● **Excerpted text**:
══════

Petah Coyne: How Much A Heart Can Hold
Through March 14
Lowe Art Museum, University of Miami, FL

These large-scale sculptures by Petah Coyne (b. 1953) forge dialogues with an array of women authors and female literary figures. Using her signature wide range of unorthodox materials, from human hair and wax flowers to steel wire spun from the body of an Airstream trailer, Coyne hauntingly invokes the experiences of, among others, Zelda Fitzgerald, a fragment of whose poetry provides the exhibition’s title; the grieving Joan Didion in My Year of Magical Thinking; and the objectified young women of Yasunari Kawabata’s House of Sleeping Beauties.  


Radius: Helen Frankenthaler Prints in Context
Through February 15
Sidney and Lois Eskenazi Museum of Art, Bloomington, IN

While best known as an Abstract Expressionist painter, Helen Frankenthaler (1928–2011) also produced a large body of inventive prints over five decades, imbuing a wide range of print types with unusual energy and immediacy. Radius places select works side-by-side with prints from the museum’s collection by other Ab Ex artists, including Lee Krasner, Robert Motherwell, and Jackson Pollock


Ruth Orkin: Women on the Move
Through March 29
National Museum of Women in the Arts, Washington, DC 

Women project confidence in these postwar photographs by the American Ruth Orkin (1921–1985). Some subjects are Hollywood celebrities or Broadway actresses, others live on an Israeli kibbutz or walk Italian streets as tourists, while still others populate American classrooms, homes, parks, or cities. By capturing their lively facial expressions and dynamic poses, Orkin vividly conveys the women’s sense of agency. 


Sheida Soleimani: What a Revolutionary Must Know2020s
Through January 25
Contemporary Arts Center, Cincinnati, OH 

This exhibition comprises the full Ghostwriter series by Iranian American artist Sheida Soleimani (b. 1990): tableaux executed in photography, sculpture, and video that piece together the remarkable escape from Iran’s totalitarian regime by Soleimani’s parents in the 1980s. Employing a surreal, metaphorically resonant, collagic visual language, the artist frames this deeply personal story as a larger meditation on political trauma, resistance, diaspora, identity, and memory. 


The View from Here: Women Photographers of the American Landscape
Through January 4
New Orleans Museum of Art, LA 

The View From Here honors the fortieth anniversary of Deborah Bright’s influential essay “Of Mother Nature and Marlboro Men,” which argued that male American landscape photographers constructed and reinforced contemporary cultural ideals under the guise of pure aesthetics. The women photographers in this exhibition represent a wide range of approaches to the same landscape while lending themselves to an acknowledgement of cultural situatedness, from Imogen Cunningham and Laura Gilpin to Suzanne Camp Crosby and Stephanie Dinkins.

══════

● **Given material**:

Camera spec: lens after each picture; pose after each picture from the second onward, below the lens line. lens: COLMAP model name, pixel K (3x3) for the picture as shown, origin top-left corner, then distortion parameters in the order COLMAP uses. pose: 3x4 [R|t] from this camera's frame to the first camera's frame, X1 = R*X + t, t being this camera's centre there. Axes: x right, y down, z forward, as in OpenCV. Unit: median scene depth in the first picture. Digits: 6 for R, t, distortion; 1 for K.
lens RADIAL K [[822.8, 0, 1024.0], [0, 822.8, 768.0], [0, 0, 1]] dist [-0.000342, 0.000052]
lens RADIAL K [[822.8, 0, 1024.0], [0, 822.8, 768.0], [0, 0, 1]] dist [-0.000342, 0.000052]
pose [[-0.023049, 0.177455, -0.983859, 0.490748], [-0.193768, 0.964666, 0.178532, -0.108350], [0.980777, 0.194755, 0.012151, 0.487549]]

══════

● **Required actions**:
1. In the exhibition guide, which museum is showing "Ruth Orkin: Women on the Move"?
2. Repeat the part of the exhibition guide that opens with the words containing "Women project confidence" and closes with "sense of agency.".
3. Go on with the exhibition guide, picking up after its final sentence.
The listing has no connection to the exhibition guide.

● **Answers for the exercise**:
1. The National Museum of Women in the Arts in Washington, DC.

2.
Women project confidence in these postwar photographs by the American Ruth Orkin (1921–1985). Some subjects are Hollywood celebrities or Broadway actresses, others live on an Israeli kibbutz or walk Italian streets as tourists, while still others populate American classrooms, homes, parks, or cities. By capturing their lively facial expressions and dynamic poses, Orkin vividly conveys the women’s sense of agency.

3.
Uman: After all the things…
Through May 10
The Aldrich Contemporary Art Museum, Ridgefield, CT

Somalia-born artist Uman (b. 1980) expresses feelings through color in a hybrid abstract-metaphorical mode that is intuitive, multilayered, adaptable, and free. Influenced by memories of her homeland and by her diasporic experiences in Kenya, Denmark, New York, and beyond, Uman’s practice is “its own activism, just painting my life, existing, living.” The new and recent works in After all the things. . ., her first institutional solo exhibition, include paintings, works on paper, and a sculpture.


Una Kirkpatrick
Through February 21
Houston Center for Contemporary Craft, TX

Having studied disparate subjects at two institutions in the city where this exhibition appears, biochemistry at the University of Houston and ceramics at the Glassell Studio School, Una Kirkpatrick (b. 1952) found clay to be the perfect medium for articulating “the elegance [of] biological design.” Kirkpatrick’s sculptures echo the rhythmic grouping, layering, and spiraling of organic forms within diverse ecosystems.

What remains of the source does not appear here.